Taxi TV -- considered by some passengers to be an annoying intrusion on their yellow cab rides -- may soon be coming to Uber and Lyft vehicles.

The City Council is considering legislation that would allow for-hire drivers to equip their cars with tablets that play ads.

The goal is to let drivers make a little extra cash.

"Driving a lot, you're constantly looking for ways to get more revenue the bills are mounting, the fines, the tickets," said John Telusma, a driver for Uber and Lyft.

Telusma had one of the tablets in his Mercedes for several months, under a deal with a company called Octopus. It played ads and enabled passengers to play games.

Telusma, who testified at City Council hearing on Wednesday, was among 2,300 drivers who had the devices installed before a court upheld the city's right to ban back-seat advertising in for-hire vehicles.

He says he made as much as a $125 extra a month thanks to the tablet -- and never heard a complaint.

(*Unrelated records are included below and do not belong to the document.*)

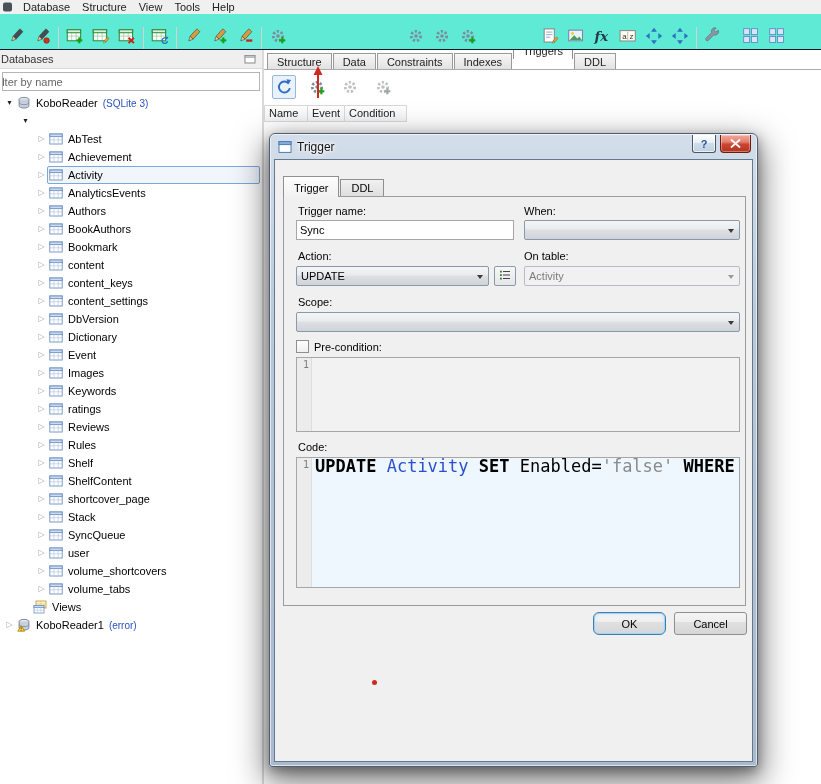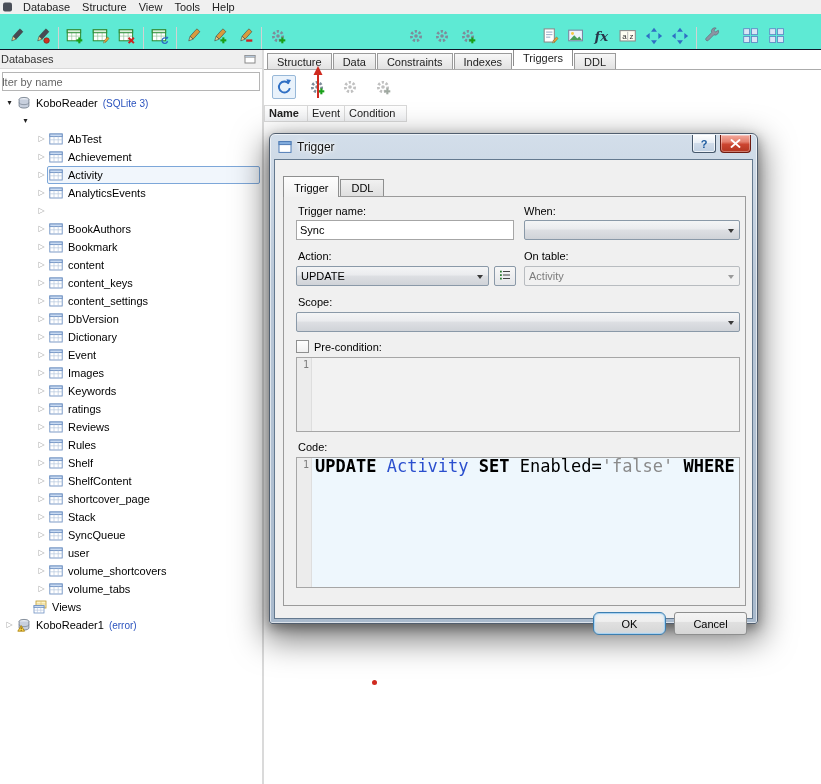--- a/index.html
+++ b/index.html
@@ -30,29 +30,29 @@
   .row-body { display: flex; align-items: center; flex: 1; height: 18px; border: 1px solid transparent; margin-right: 2px; padding: 0 2px 0 1px; border-radius: 2px; }
   .row-body.selected { border-color: #7da7d9; background: #f1f6fc; }
   .tree-icon { width: 15px; flex: 0 0 15px; height: 14px; margin-right: 4px; display: flex; align-items: center; }
   .tree-label { white-space: nowrap; }
   .tree-badge { color: #2a52be; margin-left: 5px; font-size: 10px; white-space: nowrap; }
   
   .main { flex: 1; position: relative; background: #fff; overflow: hidden; }
   .tabstrip { display: flex; align-items: flex-end; height: 20px; padding-left: 3px; position: relative; }
   .tabstrip::after { content: ""; position: absolute; left: 0; right: 0; bottom: 0; height: 1px; background: #ababab; }
   .tab { border: 1px solid #9a9a9a; border-bottom: none; background: linear-gradient(#f7f7f7, #e2e2e2); padding: 2px 9px 0; height: 16px; margin-right: 1px; margin-bottom: 1px; position: relative; z-index: 1; color: #222; white-space: nowrap; }
-  .tab.active { background: #fff; height: 19px; margin-bottom: 4px; padding-top: 4px; z-index: 3; border-color: #8e8e8e; }
+  .tab.active { background: #fff; height: 19px; margin-bottom: 11px; padding-top: 4px; z-index: 3; border-color: #8e8e8e; }
   .triggers-toolbar { height: 30px; display: flex; align-items: center; gap: 9px; padding: 3px 8px 0; }
   .tt-btn { width: 24px; height: 24px; display: flex; align-items: center; justify-content: center; border: 1px solid transparent; border-radius: 2px; }
   .tt-btn.boxed { border-color: #98b8d8; background: #e9f2fb; }
   .grid-head { display: flex; margin-top: 5px; }
   .gh-cell { height: 17px; background: linear-gradient(#fefefe, #f1f2f4); border: 1px solid #d8d8d8; border-left: none; padding: 1px 0 0 4px; color: #222; }
   .gh-cell:first-child { border-left: 1px solid #d8d8d8; }
   
-  .dialog { position: absolute; left: 269px; top: 133px; width: 489px; height: 491px; z-index: 20;
+  .dialog { position: absolute; left: 269px; top: 133px; width: 489px; height: 634px; z-index: 20;
     border-radius: 6px 6px 3px 3px; border: 1px solid #515e6e;
     background: linear-gradient(180deg, #d3deea, #bac8d8 30%, #a9bacd);
     box-shadow: 0 12px 32px 4px rgba(0,0,0,0.5), 0 4px 12px rgba(0,0,0,0.35), inset 0 0 0 1px rgba(255,255,255,0.6); }
   .titlebar { height: 25px; display: flex; align-items: center; padding: 0 8px; }
   .dlg-icon { width: 14px; height: 14px; margin-right: 5px; display: flex; align-items: center; }
   .dlg-title { font-size: 12px; color: #111; text-shadow: 0 0 8px #fff, 0 0 4px #fff, 0 0 2px #fff; }
   .help-btn { position: absolute; top: 1px; right: 41px; width: 24px; height: 18px; border: 1px solid #46586c; border-top: none; border-radius: 0 0 3px 3px;
     background: linear-gradient(#ffffff, #e9eff6 45%, #d0dcea 50%, #c0d0e2); color: #1c5a9e; font-weight: bold; font-size: 11px;
     display: flex; align-items: center; justify-content: center; box-shadow: inset 0 0 0 1px rgba(255,255,255,0.7); }
   .close-btn { position: absolute; top: 1px; right: 6px; width: 31px; height: 18px; border: 1px solid #6e1a10; border-top: none; border-radius: 0 0 4px 4px;
@@ -436,20 +436,34 @@
                     <line x1="5" y1="4.6" x2="5" y2="12"></line>
                     <line x1="9.2" y1="4.6" x2="9.2" y2="12"></line>
                   </g>
                 </svg>
               </span>
               <span class="tree-label">AnalyticsEvents</span>
             </div>
           </div>
           <div class="tree-row" style="padding-left: 36px;">
             <span class="twisty closed">▷</span>
+            <div class="row-body">
+              <span class="tree-icon">
+                <svg width="14" height="14" viewBox="0 0 14 14">
+                  <rect x="0.8" y="2" width="12.4" height="10" fill="#fff" stroke="#6f91c2" stroke-width="0.9"></rect>
+                  <rect x="0.8" y="2" width="12.4" height="2.6" fill="#c9dbf2" stroke="#6f91c2" stroke-width="0.9"></rect>
+                  <g stroke="#b4c5dd" stroke-width="0.7">
+                    <line x1="0.8" y1="7.8" x2="13.2" y2="7.8"></line>
+                    <line x1="5" y1="4.6" x2="5" y2="12"></line>
+                    <line x1="9.2" y1="4.6" x2="9.2" y2="12"></line>
+                  </g>
+                </svg>
+              </span>
+              <span class="tree-label">Authors</span>
+            </div>
           </div>
           <div class="tree-row" style="padding-left: 36px;">
             <span class="twisty closed">▷</span>
             <div class="row-body">
               <span class="tree-icon">
                 <svg width="14" height="14" viewBox="0 0 14 14">
                   <rect x="0.8" y="2" width="12.4" height="10" fill="#fff" stroke="#6f91c2" stroke-width="0.9"></rect>
                   <rect x="0.8" y="2" width="12.4" height="2.6" fill="#c9dbf2" stroke="#6f91c2" stroke-width="0.9"></rect>
                   <g stroke="#b4c5dd" stroke-width="0.7">
                     <line x1="0.8" y1="7.8" x2="13.2" y2="7.8"></line>
@@ -880,21 +894,21 @@
               <circle cx="8.5" cy="8.5" r="4.4" fill="none" stroke="#c0c0c0" stroke-width="2.6" stroke-dasharray="2.1 1.7"></circle>
               <circle cx="8.5" cy="8.5" r="1.7" fill="#c0c0c0"></circle>
               <g stroke="#9fa8a0" stroke-width="2">
                 <line x1="12.6" y1="9.8" x2="12.6" y2="15.4"></line>
                 <line x1="9.8" y1="12.6" x2="15.4" y2="12.6"></line>
               </g>
             </svg>
           </div>
         </div>
       <div class="grid-head" id="grid-head">
-          <div class="gh-cell" style="width: 44px; font-weight: bold;">Name</div>
+          <div class="gh-cell" style="width: 44px;">Name</div>
           <div class="gh-cell" style="width: 37px;">Event</div>
           <div class="gh-cell" style="width: 62px;">Condition</div>
         </div>
       <div class="grid-body"></div>
     </div>
   </div>
 </div>
 
 <div class="dialog">
   <div class="titlebar">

"A lot of them say, 'Wow this is cool, what is this?' Then you get the groups who would be like nervous and don't know how to interact so when they see the tablet it's kind of like an ice breaker," he said.

Taxi TV has long been a fixture in yellow and green cabs, a delight to some passengers and an audio assault to others, especially when the off buttons don't work.

The Council legislation also would allow advertising atop and even inside Uber and Lyft cars, but some drivers say they have problems with interior ads.

"We're bombarded with ads every day. But leave it on the top let the other people see it," driver Jacky Lin said. "If riders are in my car, I want them to have a comfortable experience, not with some light blinding in their face."

The de Blasio administration voiced concerns about the proposal at Wednesday's hearing, saying riders and drivers often complain about the repetitive nature of Taxi TV.

The Taxi and Limousine Commission's acting chairman warned that it may not be the best route for fast cash drivers that think it will be.

He did not rule out supporting the idea, but suggested the legislation give the TLC the power to regulate any expansion of advertising to for-hire vehicles.